Start of DATA SUPPLIED
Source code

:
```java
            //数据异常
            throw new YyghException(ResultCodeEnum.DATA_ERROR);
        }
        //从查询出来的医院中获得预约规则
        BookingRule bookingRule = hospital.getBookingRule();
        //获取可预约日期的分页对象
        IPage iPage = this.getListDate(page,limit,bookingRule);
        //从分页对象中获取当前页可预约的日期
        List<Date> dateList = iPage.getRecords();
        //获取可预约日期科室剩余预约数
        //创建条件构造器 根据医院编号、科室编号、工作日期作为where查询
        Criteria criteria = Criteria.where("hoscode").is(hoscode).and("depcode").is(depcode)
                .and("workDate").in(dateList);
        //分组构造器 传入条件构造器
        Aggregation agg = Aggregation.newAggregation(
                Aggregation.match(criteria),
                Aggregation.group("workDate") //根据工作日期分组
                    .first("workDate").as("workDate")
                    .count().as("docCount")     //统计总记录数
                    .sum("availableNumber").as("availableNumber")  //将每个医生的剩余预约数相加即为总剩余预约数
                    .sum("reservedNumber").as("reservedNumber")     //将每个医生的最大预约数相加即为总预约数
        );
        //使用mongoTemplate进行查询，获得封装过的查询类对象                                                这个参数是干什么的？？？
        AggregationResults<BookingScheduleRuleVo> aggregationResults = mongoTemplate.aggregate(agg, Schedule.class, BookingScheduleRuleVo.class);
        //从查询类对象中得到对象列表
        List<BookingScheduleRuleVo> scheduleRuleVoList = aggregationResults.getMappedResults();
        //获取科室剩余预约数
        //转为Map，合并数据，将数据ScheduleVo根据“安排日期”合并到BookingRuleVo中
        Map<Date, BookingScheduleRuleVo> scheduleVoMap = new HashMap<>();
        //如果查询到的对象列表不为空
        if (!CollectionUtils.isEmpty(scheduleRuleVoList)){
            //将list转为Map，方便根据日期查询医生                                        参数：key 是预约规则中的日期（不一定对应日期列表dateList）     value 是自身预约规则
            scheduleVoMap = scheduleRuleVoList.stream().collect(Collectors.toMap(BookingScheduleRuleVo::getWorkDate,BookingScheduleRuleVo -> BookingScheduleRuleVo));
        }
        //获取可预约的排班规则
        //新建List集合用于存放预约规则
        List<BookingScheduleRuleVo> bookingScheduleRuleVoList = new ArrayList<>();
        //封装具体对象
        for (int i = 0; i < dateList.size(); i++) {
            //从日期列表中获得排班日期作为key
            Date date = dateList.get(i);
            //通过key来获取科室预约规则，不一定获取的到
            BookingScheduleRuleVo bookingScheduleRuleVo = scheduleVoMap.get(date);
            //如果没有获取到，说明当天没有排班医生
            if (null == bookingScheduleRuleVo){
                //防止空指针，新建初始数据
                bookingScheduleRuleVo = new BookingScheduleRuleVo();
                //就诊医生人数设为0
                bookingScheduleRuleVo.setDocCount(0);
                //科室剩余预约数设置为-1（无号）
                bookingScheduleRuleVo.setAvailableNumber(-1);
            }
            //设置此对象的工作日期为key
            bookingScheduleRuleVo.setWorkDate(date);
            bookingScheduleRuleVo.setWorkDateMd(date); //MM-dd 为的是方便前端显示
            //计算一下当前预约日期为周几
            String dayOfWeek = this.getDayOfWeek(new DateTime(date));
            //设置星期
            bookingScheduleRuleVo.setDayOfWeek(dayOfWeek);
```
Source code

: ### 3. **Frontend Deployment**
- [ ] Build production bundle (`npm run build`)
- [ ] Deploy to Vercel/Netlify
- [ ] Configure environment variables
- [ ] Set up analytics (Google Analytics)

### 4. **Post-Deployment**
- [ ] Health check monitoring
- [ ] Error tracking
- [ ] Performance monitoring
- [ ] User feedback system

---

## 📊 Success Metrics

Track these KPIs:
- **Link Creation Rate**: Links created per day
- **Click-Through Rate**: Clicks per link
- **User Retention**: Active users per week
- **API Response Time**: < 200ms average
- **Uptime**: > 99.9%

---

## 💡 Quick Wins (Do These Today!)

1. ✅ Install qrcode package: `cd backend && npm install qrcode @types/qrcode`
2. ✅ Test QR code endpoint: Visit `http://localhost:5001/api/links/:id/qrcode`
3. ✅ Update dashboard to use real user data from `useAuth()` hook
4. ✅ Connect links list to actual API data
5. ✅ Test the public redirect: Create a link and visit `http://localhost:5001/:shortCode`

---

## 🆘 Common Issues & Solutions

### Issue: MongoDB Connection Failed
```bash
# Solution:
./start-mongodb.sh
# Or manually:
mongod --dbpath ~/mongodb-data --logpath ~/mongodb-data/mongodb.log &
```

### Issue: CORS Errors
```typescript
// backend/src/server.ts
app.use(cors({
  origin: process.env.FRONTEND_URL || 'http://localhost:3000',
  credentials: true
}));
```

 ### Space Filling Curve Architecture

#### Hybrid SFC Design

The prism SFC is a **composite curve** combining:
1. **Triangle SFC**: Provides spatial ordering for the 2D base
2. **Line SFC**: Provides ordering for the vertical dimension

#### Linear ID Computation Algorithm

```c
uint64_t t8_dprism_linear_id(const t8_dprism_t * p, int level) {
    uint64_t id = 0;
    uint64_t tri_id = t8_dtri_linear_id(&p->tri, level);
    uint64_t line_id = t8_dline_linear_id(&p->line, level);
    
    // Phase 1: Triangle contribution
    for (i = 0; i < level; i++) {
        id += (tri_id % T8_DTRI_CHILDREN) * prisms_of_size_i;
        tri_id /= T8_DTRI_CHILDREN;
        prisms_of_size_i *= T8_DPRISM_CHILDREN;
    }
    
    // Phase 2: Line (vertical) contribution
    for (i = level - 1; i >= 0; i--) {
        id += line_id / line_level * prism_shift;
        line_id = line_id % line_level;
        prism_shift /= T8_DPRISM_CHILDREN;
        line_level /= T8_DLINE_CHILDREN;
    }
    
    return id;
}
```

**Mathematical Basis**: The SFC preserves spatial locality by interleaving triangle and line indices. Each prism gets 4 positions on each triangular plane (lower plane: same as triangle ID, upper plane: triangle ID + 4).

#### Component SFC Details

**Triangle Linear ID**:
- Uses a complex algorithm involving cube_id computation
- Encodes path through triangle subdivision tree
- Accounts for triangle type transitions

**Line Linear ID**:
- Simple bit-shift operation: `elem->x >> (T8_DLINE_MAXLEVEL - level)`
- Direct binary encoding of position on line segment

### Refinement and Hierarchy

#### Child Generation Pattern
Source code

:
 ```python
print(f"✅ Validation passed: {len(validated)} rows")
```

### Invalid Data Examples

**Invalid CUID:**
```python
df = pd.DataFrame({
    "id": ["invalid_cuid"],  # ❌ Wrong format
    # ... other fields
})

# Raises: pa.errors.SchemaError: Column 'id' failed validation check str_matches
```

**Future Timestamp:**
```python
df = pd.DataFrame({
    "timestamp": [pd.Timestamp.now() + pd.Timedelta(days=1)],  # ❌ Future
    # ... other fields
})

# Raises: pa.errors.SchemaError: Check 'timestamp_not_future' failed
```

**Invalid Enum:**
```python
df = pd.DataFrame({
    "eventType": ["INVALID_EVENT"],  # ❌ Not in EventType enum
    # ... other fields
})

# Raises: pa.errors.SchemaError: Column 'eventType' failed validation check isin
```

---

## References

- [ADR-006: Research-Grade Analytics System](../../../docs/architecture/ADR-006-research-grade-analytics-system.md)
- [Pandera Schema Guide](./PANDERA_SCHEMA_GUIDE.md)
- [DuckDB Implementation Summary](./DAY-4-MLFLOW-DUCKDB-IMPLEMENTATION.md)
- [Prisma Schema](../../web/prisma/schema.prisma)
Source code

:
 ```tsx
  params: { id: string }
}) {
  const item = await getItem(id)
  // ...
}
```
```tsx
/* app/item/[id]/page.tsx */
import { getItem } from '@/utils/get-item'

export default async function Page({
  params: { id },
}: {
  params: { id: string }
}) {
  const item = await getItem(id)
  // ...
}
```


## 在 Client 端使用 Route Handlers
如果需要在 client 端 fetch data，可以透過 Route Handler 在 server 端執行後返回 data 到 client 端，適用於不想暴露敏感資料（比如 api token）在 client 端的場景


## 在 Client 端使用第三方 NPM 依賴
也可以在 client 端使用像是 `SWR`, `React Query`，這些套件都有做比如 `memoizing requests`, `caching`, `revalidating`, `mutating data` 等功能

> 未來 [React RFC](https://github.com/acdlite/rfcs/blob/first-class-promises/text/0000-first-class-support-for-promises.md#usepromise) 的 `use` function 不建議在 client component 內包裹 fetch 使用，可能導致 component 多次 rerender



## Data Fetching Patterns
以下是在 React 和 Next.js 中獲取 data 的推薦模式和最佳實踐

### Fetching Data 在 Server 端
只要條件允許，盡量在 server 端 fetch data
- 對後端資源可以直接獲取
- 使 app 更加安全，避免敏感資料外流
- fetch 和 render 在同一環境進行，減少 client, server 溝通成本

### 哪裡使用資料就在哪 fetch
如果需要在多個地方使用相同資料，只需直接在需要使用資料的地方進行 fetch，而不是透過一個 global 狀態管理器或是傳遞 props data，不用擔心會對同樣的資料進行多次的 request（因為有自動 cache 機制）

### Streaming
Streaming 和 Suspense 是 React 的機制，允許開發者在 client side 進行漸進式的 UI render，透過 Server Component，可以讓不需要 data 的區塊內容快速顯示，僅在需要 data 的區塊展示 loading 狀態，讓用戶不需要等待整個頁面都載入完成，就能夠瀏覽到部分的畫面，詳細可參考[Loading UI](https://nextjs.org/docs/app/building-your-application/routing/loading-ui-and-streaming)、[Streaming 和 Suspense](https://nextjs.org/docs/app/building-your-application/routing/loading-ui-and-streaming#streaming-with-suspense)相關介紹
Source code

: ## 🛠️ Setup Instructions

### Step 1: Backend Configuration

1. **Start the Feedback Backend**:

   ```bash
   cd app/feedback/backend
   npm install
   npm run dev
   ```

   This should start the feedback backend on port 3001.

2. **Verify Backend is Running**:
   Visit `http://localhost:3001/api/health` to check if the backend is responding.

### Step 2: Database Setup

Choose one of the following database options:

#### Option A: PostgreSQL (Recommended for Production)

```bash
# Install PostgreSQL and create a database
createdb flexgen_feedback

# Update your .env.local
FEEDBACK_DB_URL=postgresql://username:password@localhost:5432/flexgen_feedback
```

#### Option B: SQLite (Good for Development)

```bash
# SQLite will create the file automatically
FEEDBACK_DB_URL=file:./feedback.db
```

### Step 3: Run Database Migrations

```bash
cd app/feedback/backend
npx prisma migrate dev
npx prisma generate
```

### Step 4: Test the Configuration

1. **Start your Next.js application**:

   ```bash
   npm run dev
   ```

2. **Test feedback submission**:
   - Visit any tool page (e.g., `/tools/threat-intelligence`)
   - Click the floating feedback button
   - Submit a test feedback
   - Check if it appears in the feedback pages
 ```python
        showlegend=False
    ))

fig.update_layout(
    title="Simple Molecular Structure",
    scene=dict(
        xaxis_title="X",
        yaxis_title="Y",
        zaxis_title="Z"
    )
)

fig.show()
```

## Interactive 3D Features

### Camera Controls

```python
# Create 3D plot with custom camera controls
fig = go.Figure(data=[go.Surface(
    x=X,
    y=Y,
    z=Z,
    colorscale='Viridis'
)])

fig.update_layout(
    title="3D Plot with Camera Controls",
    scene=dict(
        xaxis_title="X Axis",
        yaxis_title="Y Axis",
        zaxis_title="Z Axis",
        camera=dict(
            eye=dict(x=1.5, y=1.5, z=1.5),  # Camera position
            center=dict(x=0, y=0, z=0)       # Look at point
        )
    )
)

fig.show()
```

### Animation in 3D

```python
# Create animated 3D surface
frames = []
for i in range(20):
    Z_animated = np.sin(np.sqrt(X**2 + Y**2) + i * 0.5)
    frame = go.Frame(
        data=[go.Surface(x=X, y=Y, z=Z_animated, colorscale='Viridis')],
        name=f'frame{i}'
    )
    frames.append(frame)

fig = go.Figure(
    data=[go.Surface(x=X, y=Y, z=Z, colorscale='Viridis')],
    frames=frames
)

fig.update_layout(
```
End of DATA SUPPLIED
PROBLEM TO SOLVE ▸ From the data above, pick out each line containing "Configuration" and copy it.

WRITTEN REPLY ▸
### Step 1: Backend Configuration
### Step 4: Test the Configuration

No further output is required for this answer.